Requirement:
Convert the data from the start through the line that contains "## 🤝 Contributing" into a Markdown table with the columns Row and Text. Put a row number and one line in each row, skip blank lines, and leave the pictures out.

Given entries:
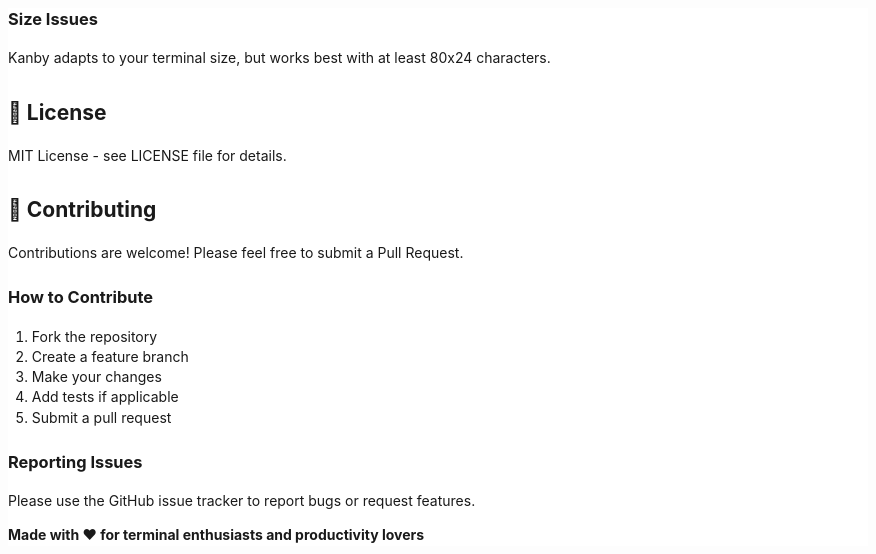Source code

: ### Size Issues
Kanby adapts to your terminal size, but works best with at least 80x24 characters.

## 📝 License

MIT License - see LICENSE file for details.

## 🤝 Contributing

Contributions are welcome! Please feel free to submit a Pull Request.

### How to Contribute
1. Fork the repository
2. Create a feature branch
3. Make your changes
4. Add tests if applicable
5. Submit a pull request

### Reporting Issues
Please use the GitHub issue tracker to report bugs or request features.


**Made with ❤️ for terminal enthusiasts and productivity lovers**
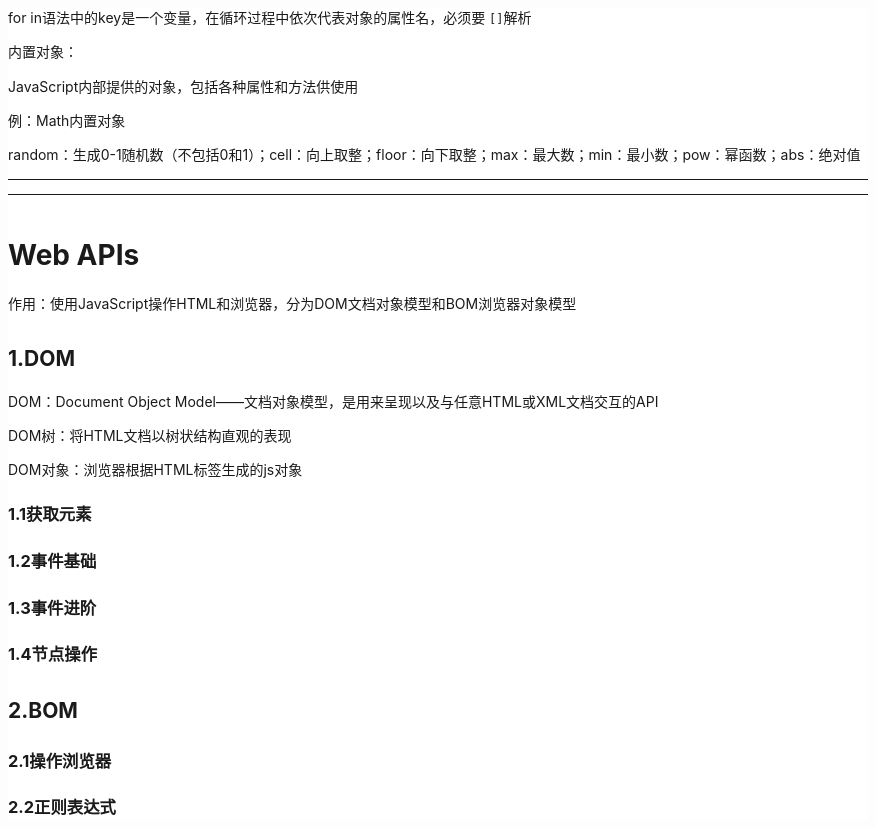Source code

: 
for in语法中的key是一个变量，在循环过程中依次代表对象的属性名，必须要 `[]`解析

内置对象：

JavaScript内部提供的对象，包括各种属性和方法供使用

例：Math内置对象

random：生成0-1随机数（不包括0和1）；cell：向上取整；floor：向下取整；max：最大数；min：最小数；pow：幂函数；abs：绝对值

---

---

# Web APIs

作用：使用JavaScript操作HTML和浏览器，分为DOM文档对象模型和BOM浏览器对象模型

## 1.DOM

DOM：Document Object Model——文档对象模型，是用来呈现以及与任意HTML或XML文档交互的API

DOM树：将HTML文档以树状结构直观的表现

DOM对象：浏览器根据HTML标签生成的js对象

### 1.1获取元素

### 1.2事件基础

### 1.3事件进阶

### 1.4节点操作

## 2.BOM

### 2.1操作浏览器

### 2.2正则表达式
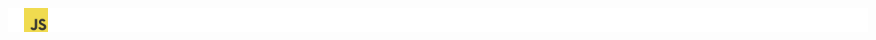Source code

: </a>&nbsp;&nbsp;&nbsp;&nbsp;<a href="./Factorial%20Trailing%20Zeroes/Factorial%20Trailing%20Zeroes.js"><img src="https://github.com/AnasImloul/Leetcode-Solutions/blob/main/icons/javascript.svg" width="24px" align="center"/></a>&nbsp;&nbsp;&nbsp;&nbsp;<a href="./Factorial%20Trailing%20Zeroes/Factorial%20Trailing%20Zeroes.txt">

Answer to the exercise:
| Row | Text |
|---|---|
| 1 | Source code |
| 2 | : ### Size Issues |
| 3 | Kanby adapts to your terminal size, but works best with at least 80x24 characters. |
| 4 | ## 📝 License |
| 5 | MIT License - see LICENSE file for details. |
| 6 | ## 🤝 Contributing |